そこで女神様に『錬金術』と『召喚魔法』を貰い、異世界に飛び立った。
18歳くらいのピチピチな体とイケメンな顔、転生場所は冒険者ギルドの前と、至れり尽くせりじゃねーかと思っていたんだが、、、
「あんの女神、大事な所全部、はしょりやがってーーー」
「冒険者登録も終わったことだし、とりあえずダンジョンにでも潜ってみたらどうだ?ここから一番近いダンジョンなら攻略サイトなんかもあるし死ぬことはないだろう。」
「はあ。そうだな。文句ばっか言ってても仕方ないし、せっかく異世界に来たんだからそれくらいは体験しとくか。」
「なんかあったら冒険者タグの緊急ボタンを押せばベテランが助けてくれる。気をつけて行けよ。」
「へいへい。」
どーせなら可愛いお姉さんに見送ってもらいたいものだ。
「はあ、せっかくの異世界と意気込んで来たのにすでに他の人が攻略済みなんてそんなのないよ。」
泣き言言っても意味がないのはわかっているが止められない。
(切り替え切り替え、夢にまでみたダンジョンに行くんだ。楽しまなきゃ損だ。)
一通り愚痴をこぼした俺は、取り敢えず目先のダンジョンという楽しみに集中することにした。

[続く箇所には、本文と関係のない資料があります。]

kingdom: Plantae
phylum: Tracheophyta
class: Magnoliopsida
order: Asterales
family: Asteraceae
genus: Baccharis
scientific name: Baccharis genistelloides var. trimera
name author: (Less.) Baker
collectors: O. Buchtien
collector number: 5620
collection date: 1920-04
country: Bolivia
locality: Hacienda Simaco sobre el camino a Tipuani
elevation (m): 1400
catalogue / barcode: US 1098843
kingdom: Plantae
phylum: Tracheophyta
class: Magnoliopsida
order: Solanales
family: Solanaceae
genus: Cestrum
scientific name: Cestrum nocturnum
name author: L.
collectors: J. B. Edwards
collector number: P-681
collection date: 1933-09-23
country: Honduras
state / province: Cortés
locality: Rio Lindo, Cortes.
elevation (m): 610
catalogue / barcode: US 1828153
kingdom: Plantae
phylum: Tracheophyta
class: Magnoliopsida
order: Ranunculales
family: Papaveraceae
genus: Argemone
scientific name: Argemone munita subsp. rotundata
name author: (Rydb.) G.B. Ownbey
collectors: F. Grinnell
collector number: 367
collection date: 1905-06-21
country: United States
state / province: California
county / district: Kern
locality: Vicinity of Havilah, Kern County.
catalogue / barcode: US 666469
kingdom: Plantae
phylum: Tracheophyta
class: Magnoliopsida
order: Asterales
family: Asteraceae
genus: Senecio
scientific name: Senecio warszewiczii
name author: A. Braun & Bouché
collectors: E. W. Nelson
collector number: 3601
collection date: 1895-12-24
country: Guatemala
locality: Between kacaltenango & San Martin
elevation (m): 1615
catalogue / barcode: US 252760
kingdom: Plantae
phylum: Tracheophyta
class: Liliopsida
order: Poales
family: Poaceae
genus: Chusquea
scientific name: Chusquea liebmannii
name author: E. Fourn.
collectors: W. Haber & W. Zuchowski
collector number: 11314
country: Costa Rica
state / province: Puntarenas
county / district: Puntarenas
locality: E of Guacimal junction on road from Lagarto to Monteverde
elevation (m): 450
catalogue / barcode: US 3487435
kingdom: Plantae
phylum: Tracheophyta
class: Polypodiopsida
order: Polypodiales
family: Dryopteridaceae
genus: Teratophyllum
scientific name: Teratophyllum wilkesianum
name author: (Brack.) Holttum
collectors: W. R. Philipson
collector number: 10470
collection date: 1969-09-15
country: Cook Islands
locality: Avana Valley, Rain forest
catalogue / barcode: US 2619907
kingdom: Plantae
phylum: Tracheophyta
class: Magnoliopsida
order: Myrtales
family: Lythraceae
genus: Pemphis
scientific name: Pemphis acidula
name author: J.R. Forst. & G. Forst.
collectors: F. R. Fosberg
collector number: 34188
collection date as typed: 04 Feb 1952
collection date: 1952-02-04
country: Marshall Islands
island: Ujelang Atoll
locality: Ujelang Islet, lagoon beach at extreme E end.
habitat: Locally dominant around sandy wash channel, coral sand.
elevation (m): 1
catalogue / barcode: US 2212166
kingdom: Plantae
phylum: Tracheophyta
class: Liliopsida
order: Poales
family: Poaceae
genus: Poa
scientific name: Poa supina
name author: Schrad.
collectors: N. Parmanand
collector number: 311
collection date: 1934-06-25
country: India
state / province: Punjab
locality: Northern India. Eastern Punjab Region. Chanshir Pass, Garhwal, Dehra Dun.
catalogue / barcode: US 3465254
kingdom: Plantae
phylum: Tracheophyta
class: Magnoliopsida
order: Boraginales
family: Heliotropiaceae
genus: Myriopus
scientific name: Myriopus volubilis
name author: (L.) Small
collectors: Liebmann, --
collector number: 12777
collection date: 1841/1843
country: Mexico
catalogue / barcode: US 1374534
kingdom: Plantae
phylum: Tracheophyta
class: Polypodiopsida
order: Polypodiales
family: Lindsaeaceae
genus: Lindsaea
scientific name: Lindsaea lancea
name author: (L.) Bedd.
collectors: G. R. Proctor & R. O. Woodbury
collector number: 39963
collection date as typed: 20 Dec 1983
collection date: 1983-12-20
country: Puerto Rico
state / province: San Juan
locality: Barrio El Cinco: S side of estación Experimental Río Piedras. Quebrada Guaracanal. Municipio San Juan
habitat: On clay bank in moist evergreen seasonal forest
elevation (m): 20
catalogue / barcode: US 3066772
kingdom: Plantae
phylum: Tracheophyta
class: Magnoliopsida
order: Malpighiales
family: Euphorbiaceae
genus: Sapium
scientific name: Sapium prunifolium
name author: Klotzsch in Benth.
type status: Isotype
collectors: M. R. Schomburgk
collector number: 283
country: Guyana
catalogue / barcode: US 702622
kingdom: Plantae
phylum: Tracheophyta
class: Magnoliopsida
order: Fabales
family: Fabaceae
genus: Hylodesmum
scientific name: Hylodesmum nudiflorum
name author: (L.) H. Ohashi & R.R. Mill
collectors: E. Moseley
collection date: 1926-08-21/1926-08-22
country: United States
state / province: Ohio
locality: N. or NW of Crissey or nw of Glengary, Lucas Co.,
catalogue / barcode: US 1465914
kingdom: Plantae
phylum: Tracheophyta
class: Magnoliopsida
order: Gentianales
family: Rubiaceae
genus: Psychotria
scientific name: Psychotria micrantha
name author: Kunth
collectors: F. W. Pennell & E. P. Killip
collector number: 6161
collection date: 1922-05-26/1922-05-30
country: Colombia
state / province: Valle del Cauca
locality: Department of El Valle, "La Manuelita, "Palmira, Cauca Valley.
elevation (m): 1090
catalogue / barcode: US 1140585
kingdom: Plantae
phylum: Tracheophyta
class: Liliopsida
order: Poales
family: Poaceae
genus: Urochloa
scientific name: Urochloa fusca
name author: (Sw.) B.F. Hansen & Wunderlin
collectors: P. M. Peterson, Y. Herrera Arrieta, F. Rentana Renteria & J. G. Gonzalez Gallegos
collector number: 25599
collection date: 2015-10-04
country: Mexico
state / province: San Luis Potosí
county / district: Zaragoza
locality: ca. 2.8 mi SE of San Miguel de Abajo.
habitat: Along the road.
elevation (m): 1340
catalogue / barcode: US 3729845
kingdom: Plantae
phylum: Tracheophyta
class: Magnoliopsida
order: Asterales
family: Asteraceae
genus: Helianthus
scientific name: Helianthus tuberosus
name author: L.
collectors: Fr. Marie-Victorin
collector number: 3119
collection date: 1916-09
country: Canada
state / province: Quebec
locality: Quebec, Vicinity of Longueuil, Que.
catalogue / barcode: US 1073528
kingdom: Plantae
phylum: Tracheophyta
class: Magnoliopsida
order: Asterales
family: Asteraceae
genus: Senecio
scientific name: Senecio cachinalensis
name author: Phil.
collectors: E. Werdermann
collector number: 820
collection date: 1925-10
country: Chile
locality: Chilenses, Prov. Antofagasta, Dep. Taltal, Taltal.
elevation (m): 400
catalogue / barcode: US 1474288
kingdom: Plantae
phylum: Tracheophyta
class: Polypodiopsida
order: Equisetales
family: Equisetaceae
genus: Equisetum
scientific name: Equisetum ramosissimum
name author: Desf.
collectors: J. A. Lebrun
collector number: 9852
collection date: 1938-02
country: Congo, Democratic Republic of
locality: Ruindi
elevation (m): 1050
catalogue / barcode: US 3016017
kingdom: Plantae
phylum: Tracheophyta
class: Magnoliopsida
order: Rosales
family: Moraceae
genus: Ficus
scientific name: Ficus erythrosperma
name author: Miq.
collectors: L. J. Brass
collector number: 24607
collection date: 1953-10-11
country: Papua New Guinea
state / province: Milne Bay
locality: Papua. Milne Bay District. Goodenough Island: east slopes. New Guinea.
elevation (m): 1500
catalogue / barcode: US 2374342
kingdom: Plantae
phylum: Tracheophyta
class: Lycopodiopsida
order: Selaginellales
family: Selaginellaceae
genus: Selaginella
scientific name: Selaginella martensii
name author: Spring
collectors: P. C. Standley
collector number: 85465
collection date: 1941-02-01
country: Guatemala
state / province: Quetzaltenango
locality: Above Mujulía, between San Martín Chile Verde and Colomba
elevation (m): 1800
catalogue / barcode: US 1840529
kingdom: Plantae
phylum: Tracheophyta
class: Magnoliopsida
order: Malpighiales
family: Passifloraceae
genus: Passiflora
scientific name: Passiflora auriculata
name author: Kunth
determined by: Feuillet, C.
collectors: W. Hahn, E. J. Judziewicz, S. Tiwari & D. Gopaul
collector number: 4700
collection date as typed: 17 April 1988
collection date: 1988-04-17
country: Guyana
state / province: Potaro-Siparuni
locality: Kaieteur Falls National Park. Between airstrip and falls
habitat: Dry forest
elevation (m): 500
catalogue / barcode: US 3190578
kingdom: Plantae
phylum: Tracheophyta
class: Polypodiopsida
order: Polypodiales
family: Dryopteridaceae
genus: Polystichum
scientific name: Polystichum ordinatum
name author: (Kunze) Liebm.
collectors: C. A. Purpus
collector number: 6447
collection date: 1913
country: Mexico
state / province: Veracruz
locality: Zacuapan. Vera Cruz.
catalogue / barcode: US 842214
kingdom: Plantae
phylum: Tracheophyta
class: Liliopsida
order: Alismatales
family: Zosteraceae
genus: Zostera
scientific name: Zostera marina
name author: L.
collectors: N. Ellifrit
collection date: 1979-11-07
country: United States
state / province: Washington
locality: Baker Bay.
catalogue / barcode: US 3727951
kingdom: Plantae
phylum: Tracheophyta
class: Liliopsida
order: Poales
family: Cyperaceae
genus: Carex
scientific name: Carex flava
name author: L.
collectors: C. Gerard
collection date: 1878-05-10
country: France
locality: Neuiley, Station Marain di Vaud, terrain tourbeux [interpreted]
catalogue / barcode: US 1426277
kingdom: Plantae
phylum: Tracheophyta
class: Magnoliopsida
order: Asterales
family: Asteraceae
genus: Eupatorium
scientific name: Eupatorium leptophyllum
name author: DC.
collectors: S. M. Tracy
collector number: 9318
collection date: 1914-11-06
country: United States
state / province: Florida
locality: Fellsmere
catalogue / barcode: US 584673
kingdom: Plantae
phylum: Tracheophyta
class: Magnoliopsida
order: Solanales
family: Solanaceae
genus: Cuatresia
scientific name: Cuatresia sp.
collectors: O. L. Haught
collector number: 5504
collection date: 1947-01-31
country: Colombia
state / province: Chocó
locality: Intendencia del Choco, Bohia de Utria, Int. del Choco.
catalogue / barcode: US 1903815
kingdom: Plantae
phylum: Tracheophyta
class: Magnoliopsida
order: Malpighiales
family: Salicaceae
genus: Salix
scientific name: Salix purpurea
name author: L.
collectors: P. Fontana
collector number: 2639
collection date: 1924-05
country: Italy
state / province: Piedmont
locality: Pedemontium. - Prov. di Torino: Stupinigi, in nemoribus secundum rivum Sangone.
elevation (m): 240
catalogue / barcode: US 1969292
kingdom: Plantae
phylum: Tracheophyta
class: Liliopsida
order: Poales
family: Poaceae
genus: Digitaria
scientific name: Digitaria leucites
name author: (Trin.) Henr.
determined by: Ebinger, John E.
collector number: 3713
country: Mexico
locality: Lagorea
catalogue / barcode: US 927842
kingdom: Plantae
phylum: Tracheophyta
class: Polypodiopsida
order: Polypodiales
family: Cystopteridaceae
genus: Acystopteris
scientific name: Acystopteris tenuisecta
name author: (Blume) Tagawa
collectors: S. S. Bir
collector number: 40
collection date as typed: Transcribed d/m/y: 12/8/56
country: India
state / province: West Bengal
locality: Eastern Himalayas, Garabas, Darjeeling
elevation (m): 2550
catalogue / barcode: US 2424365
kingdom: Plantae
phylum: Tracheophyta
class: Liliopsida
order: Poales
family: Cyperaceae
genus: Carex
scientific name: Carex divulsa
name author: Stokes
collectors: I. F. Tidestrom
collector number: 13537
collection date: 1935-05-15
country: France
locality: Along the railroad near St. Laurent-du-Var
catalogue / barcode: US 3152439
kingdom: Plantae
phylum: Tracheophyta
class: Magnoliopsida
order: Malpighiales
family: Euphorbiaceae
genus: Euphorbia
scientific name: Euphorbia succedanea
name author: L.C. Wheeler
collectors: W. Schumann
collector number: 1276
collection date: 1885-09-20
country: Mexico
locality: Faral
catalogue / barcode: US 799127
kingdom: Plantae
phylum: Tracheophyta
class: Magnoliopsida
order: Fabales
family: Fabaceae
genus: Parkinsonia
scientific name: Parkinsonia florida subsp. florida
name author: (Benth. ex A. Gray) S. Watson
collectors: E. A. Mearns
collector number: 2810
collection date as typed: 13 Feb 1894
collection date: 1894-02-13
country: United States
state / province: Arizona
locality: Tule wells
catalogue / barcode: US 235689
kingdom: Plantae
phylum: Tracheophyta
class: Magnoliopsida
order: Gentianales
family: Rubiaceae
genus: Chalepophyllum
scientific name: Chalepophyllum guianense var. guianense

(受付のおっさんが言うにはこのいかにもスマートウォッチな冒険者タグを押せばいいんだったな。)
「うおっ。」
スマートウォッチの画面に触ると、液晶からホログラムで空中に文字が現れた。
(なになに。お金、地図、連絡、検索、その他、緊急か。緊急がさっきおっさんが言ってたやつだな。地図の文字を触ればいいのか?)
地図の文字に触れると、空中に地図が浮かび上がった。
「この赤いのが自分の位置で、塔のマークがダンジョンか。」
ダンジョンのマークに空中で触れると攻略法を見ることができた。
(難易度星1 、状態異常なし、武器、回復薬の必要もなし、か。本当に初心者用のダンジョンみたいだな。)
「ここから北に真っ直ぐか。楽しみだな、初めてのダンジョン。」
この世界を自分の目で見たいし、歩きで行くことにする。